• _Exercise prompt_: Your task is to filter the data below down to the lines holding "network".

▽

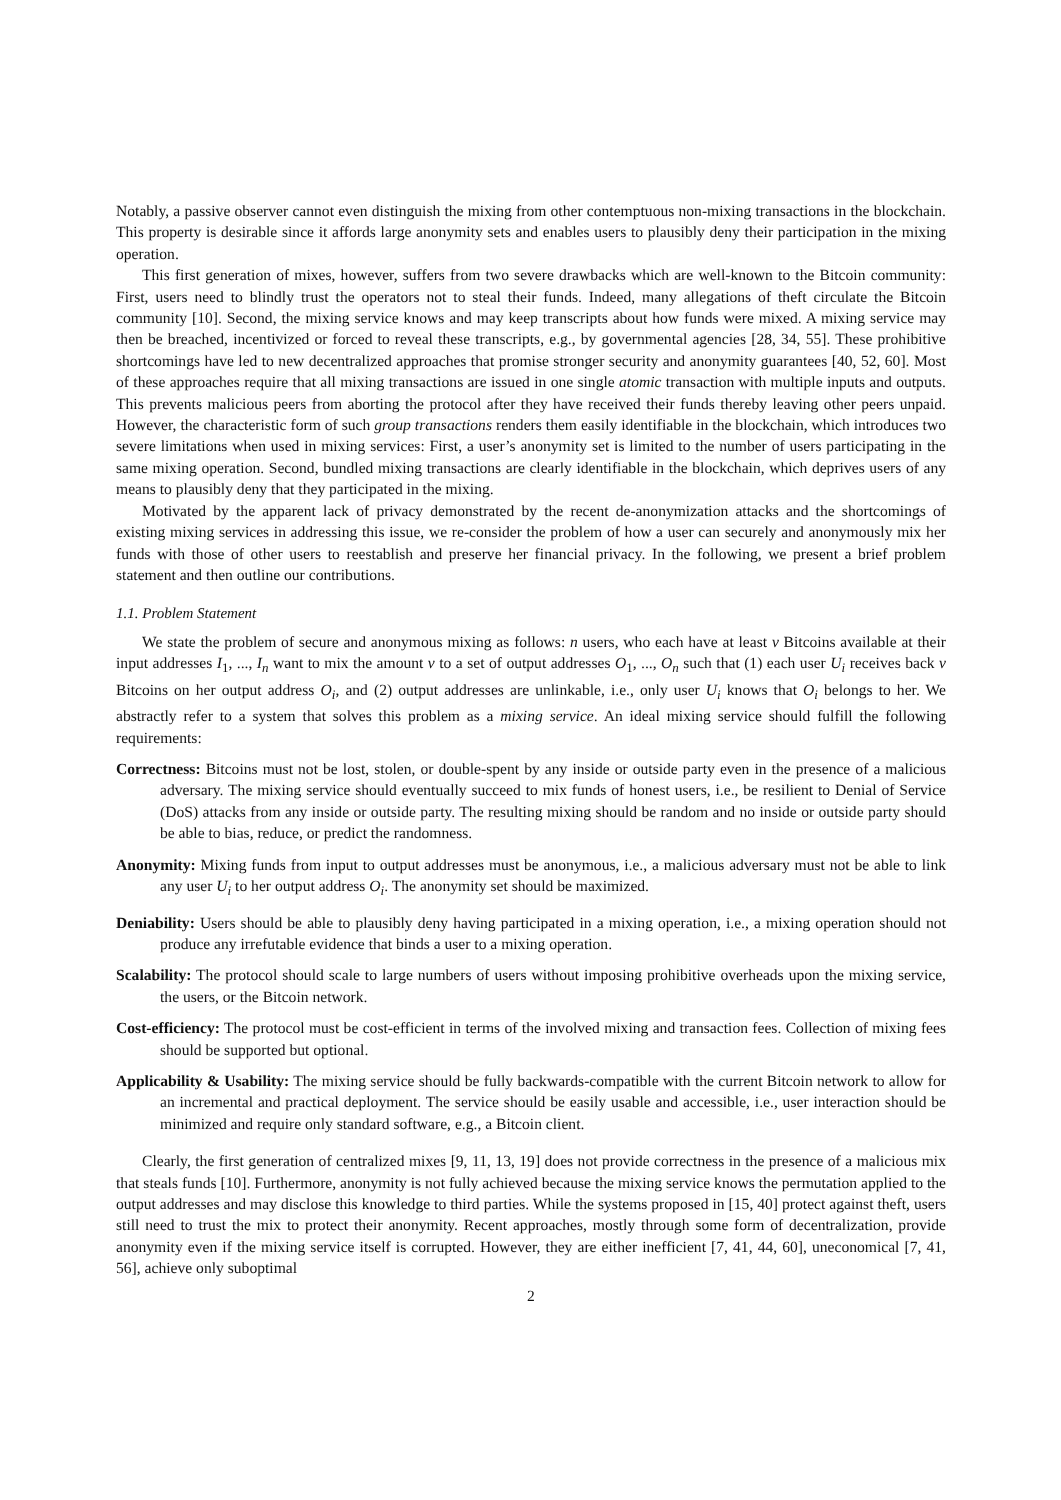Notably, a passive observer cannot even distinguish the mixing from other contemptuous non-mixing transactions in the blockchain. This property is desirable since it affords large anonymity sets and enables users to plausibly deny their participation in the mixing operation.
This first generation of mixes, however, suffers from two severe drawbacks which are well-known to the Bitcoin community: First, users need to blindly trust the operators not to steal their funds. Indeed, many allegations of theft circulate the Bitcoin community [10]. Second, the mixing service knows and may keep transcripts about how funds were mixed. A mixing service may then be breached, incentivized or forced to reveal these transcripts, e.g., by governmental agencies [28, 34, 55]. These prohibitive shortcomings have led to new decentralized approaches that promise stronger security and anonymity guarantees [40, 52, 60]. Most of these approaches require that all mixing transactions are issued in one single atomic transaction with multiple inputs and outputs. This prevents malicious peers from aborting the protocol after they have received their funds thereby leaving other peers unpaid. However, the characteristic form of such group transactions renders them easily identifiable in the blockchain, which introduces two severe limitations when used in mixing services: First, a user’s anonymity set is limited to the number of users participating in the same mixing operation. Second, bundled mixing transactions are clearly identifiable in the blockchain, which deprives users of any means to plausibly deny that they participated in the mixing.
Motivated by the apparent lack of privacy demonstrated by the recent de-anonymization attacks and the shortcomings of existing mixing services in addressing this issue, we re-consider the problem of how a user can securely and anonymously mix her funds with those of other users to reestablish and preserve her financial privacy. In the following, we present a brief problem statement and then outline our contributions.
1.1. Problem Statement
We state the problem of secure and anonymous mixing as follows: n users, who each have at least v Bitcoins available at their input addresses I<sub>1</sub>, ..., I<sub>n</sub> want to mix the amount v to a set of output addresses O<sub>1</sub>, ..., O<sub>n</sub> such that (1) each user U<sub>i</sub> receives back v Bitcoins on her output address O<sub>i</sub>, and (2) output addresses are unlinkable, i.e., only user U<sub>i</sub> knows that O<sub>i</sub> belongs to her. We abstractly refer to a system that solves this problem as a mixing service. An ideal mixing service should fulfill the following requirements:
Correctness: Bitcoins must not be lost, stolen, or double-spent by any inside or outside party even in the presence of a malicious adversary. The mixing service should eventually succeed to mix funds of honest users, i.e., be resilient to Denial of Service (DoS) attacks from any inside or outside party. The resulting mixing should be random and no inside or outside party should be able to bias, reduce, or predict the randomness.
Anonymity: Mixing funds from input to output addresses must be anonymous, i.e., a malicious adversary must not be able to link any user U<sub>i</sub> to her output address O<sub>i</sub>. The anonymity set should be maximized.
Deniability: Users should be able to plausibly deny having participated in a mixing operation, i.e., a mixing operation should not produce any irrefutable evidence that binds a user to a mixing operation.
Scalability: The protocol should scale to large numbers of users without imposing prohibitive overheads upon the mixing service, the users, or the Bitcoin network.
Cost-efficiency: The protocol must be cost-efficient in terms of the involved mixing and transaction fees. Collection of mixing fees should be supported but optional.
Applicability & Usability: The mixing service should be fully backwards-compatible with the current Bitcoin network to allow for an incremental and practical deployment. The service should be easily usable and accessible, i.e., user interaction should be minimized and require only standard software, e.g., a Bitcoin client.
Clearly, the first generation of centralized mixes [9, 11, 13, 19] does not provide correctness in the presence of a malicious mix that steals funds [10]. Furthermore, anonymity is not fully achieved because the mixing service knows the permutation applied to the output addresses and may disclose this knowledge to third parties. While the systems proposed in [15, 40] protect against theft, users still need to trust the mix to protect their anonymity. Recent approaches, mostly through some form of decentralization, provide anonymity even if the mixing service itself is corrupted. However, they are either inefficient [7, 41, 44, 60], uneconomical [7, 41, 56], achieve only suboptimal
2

△

• _Answer to this problem_:
Scalability: The protocol should scale to large numbers of users without imposing prohibitive overheads upon the mixing service, the users, or the Bitcoin network.
Applicability & Usability: The mixing service should be fully backwards-compatible with the current Bitcoin network to allow for an incremental and practical deployment. The service should be easily usable and accessible, i.e., user interaction should be minimized and require only standard software, e.g., a Bitcoin client.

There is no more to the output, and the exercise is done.